The newly developed 22-week course will take international special operations forces (SOF) and operators with basic combat lifesaver skills and train them to be combat medics who are able to sustain casualties up to 36 hours.
The NSOCM pilot course will cover 174 NATO-recognized critical tasks in trauma and non-trauma clinical medicine, injuries, illnesses and conditions; and it comes after ISTC's Advanced Medical First Responder Course that teaches initial treatment and care for a patient on a battlefield.
This multinational NSOCM course will teach theoretical and tactical medicine to 24 students annually, during nine modules taught by international guests, special topic experts and ISTC instructors. The pilot course began with students from Austria, Belgium, Germany, Greece, Italy, the Netherlands, Norway, Poland, Switzerland, and the United States.
The NATO Special Operations Headquarters (NSHQ) in Belgium will evaluate the course to ensure ISTC is fulfilling the training required for the course to be designated an NSOCM.
The first phase of SOCM training is trauma-related skills.
German Army Maj.
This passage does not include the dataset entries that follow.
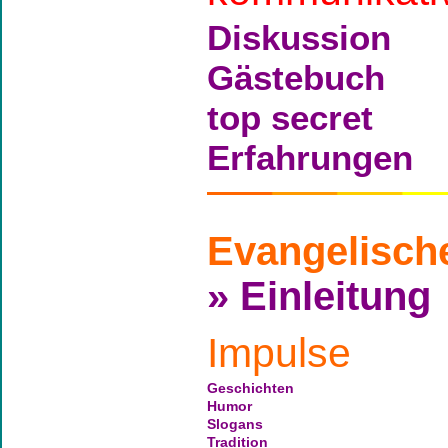
Diskussion
Gästebuch
top secret
Erfahrungen
Evangelisch
» Einleitung
Impulse
Geschichten
Humor
Slogans
Tradition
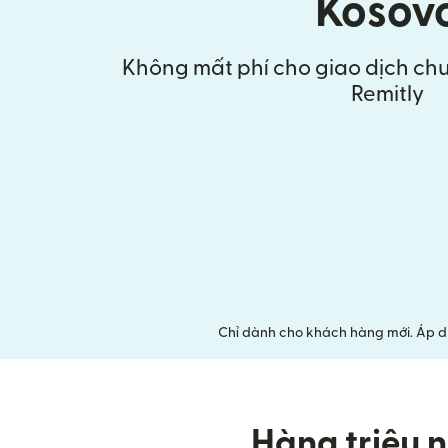
Kosov
Không mất phí cho giao dịch chu
Remitly
Chỉ dành cho khách hàng mới. Áp d
Hàng triệu n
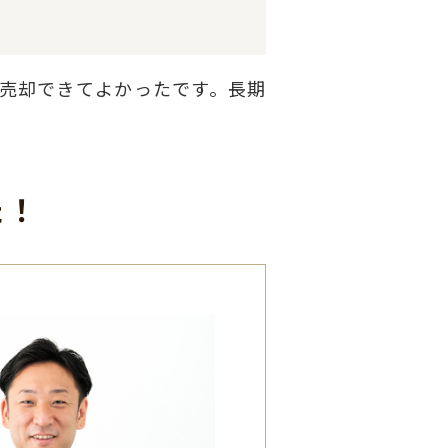
売却できてよかったです。長期
た！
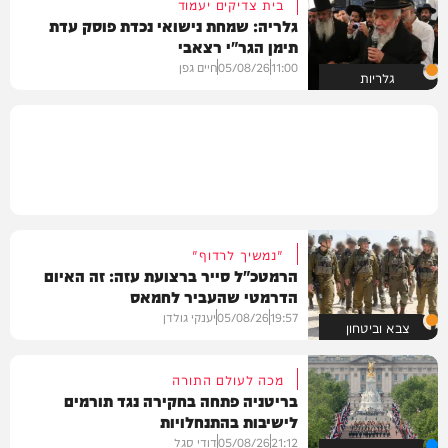
בית צדיקים יעמוד
גלריה: שמחת נישואי נכדת פוסק עדת
תימן הגר"י רצאבי
11:00
05/08/26
חיים גפן
גלריות
"נמשיך לרדוף"
הרמטכ"ל סייר ברצועת עזה: זה האיום
הדרמטי שהעביר לחמאס
19:57
05/08/26
יענקי גולדן
צבא וביטחון
מכה לעולם התורה
בריטניה פתחה בחקירה נגד תורמים
לישיבות בהתנחלויות
21:12
05/08/26
דודי סגל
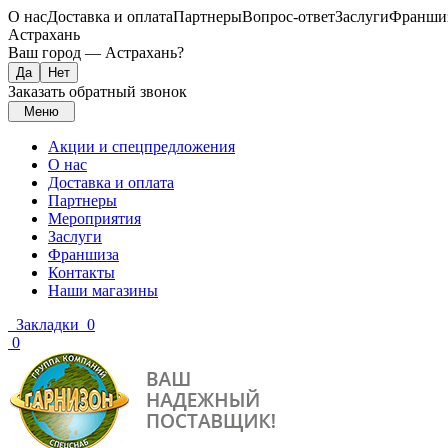
О нас
Доставка и оплата
Партнеры
Вопрос-ответ
Заслуги
Франши
Астрахань
Ваш город —
Астрахань
?
Заказать обратный звонок
Меню
Акции и спецпредложения
О нас
Доставка и оплата
Партнеры
Мероприятия
Заслуги
Франшиза
Контакты
Наши магазины
Закладки
0
0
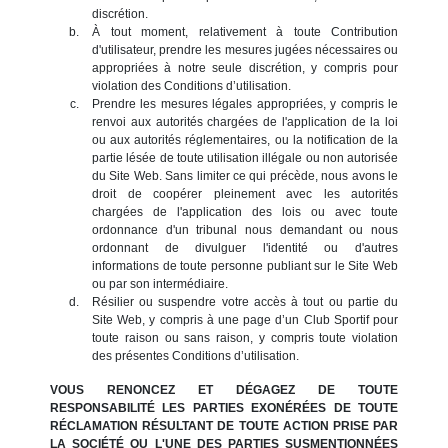
discrétion.
À tout moment, relativement à toute Contribution
d'utilisateur, prendre les mesures jugées nécessaires ou
appropriées à notre seule discrétion, y compris pour
violation des Conditions d’utilisation.
Prendre les mesures légales appropriées, y compris le
renvoi aux autorités chargées de l'application de la loi
ou aux autorités réglementaires, ou la notification de la
partie lésée de toute utilisation illégale ou non autorisée
du Site Web. Sans limiter ce qui précède, nous avons le
droit de coopérer pleinement avec les autorités
chargées de l'application des lois ou avec toute
ordonnance d'un tribunal nous demandant ou nous
ordonnant de divulguer l'identité ou d'autres
informations de toute personne publiant sur le Site Web
ou par son intermédiaire.
Résilier ou suspendre votre accès à tout ou partie du
Site Web, y compris à une page d’un Club Sportif pour
toute raison ou sans raison, y compris toute violation
des présentes Conditions d’utilisation.
VOUS RENONCEZ ET DÉGAGEZ DE TOUTE
RESPONSABILITÉ LES PARTIES EXONÉRÉES DE TOUTE
RÉCLAMATION RÉSULTANT DE TOUTE ACTION PRISE PAR
LA SOCIÉTÉ OU L'UNE DES PARTIES SUSMENTIONNÉES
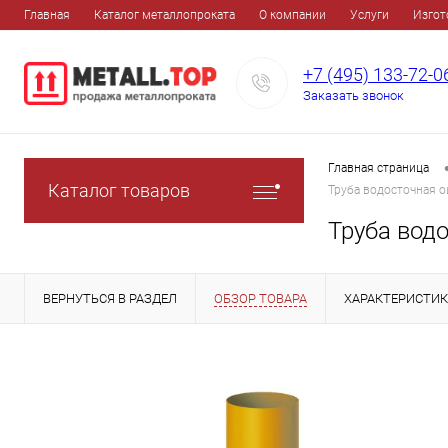
Главная
Каталог металлопроката
О компании
Услуги
Изгот
+7 (495) 133-72-0
Заказать звонок
Главная страница
Каталог товаров
Труба водосточная 
Труба вод
ВЕРНУТЬСЯ В РАЗДЕЛ
ОБЗОР ТОВАРА
ХАРАКТЕРИСТИ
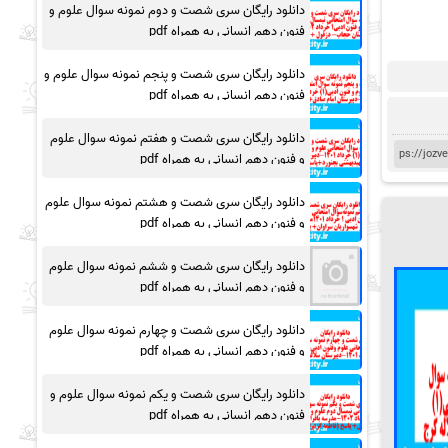
دانلود رایگان سری شصت و دوم نمونه سوال علوم و
فنون دهم انسانی به همراه pdf
دانلود رایگان سری شصت و پنجم نمونه سوال علوم و
فنون دهم انسانی به همراه pdf
دانلود رایگان سری شصت و هفتم نمونه سوال علوم
و فنون دهم انسانی به همراه pdf
دانلود رایگان سری شصت و هشتم نمونه سوال علوم
و فنون دهم انسانی به همراه pdf
دانلود رایگان سری شصت و ششم نمونه سوال علوم
و فنون دهم انسانی به همراه pdf
دانلود رایگان سری شصت و چهارم نمونه سوال علوم
و فنون دهم انسانی به همراه pdf
دانلود رایگان سری شصت و یکم نمونه سوال علوم و
فنون دهم انسانی به همراه pdf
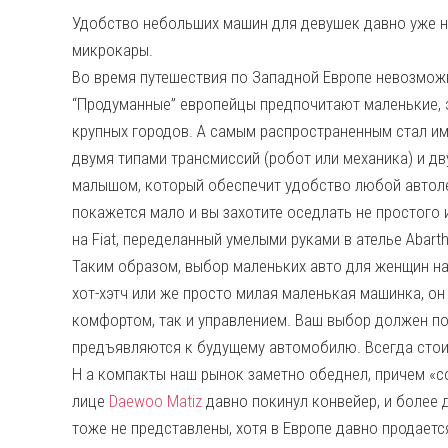
Удобство небольших машин для девушек давно уже н
микрокары.
Во время путешествия по Западной Европе невозможн
“Продуманные” европейцы предпочитают маленькие, 
крупных городов. А самым распространенным стал име
двумя типами трансмиссий (робот или механика) и дв
малышом, который обеспечит удобство любой автоледи
покажется мало и вы захотите оседлать не простого 
на Fiat, переделанный умелыми руками в ателье Abarth
Таким образом, выбор маленьких авто для женщин на
хот-хэтч или же просто милая маленькая машинка, о
комфортом, так и управлением. Ваш выбор должен п
предъявляются к будущему автомобилю. Всегда стоит
Н а компакты наш рынок заметно обеднел, причем «с
лице
Daewoo Matiz
давно покинул конвейер, и более д
тоже не представлены, хотя в Европе давно продается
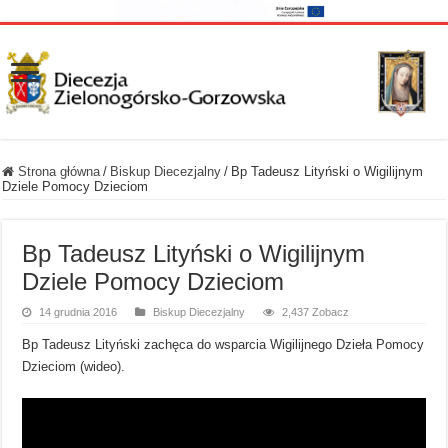
Strona główna
/
Biskup Diecezjalny
/
Bp Tadeusz Lityński o Wigilijnym
Dziele Pomocy Dzieciom
Bp Tadeusz Lityński o Wigilijnym
Dziele Pomocy Dzieciom
14 grudnia 2016
Biskup Diecezjalny
2,437 Zobacz
Bp Tadeusz Lityński zachęca do wsparcia Wigilijnego Dzieła Pomocy
Dzieciom (wideo).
Juliane Puhan, the office in charge of developing ISTC's NSOCM course, explained that today's medics are facing longer evacuation times and limited resources during deployments, so medics will learn how to care for a casualty after the first "golden" hour and up to 36 hours.
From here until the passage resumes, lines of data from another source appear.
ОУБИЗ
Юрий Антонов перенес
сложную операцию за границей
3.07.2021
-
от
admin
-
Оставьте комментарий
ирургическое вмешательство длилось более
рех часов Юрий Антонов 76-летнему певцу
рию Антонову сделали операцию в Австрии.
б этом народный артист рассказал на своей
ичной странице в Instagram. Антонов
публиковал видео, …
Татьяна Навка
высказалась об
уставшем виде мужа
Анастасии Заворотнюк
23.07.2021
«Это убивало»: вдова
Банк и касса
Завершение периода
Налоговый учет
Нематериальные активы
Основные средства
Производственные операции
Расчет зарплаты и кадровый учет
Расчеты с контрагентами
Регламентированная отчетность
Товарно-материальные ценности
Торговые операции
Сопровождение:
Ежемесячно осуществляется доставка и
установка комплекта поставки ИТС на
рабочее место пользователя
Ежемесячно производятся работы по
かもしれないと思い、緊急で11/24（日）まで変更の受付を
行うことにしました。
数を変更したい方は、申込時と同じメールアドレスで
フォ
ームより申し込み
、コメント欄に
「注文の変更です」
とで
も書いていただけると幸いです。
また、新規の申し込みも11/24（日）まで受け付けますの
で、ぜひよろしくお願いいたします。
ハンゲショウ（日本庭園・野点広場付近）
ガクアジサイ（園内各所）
"Filling a time gap between the first hour and 'hour x,' which can be, in the worst-case scenario, more than 24 hours," she said. "If you're not trained like that as a medic, it overwhelms you and the patient will not survive that."
Even for minor injuries, medics must consider and juggle numerous tasks when caring for a patient for an extended period of time, including pain management, adequate supplies of medication, correct dosage, round-the-clock nursing, patient stability, food, nutrition and hydration.
The second phase of the SOCM course, which will begin in January 2017, is clinical medicine for non-traumatic medicine like injuries, illnesses and conditions.
"From head to toe, we will go through all the clinical topics like: eye conditions, cardiological conditions, abdominal conditions," Puhan said.
ISTC began planning for this new course in February 2015. It is based on a training curriculum created by a panel of doctors and lessons learned from the battlefield, including tropical medicine, diseases and prevention, and snake bites.
"It's about deployment medicine more than normal hospital medicine," Puhan said. "For Soldiers, this plays an extremely important role. We are mostly not going to countries where we have the same living conditions. You don't learn that in paramedic school."
U.S. Army Lt. Col. Matthew Coburn, commander of ISTC, stated that the NSOCM pilot course is the culmination of a multinational effort, fusing the support of various Special Operations commands and schools such as the NSHQ, the U.S. Army John F. Kennedy Special Warfare Center and School's Special Operations Medical Training Center, Special Operations Command Europe and the Nordic Initiative's Nordic NSOCM, which is run by Denmark, Finland, Norway and Sweden.
"The ISTC's NSOCM course provides a multinational solution to a NATO SOF training requirement identified continuously over the past decade of combat operations in Afghanistan," Coburn said. "This course will save lives and allow NATO SOF to protect the force with a greatly increased capacity."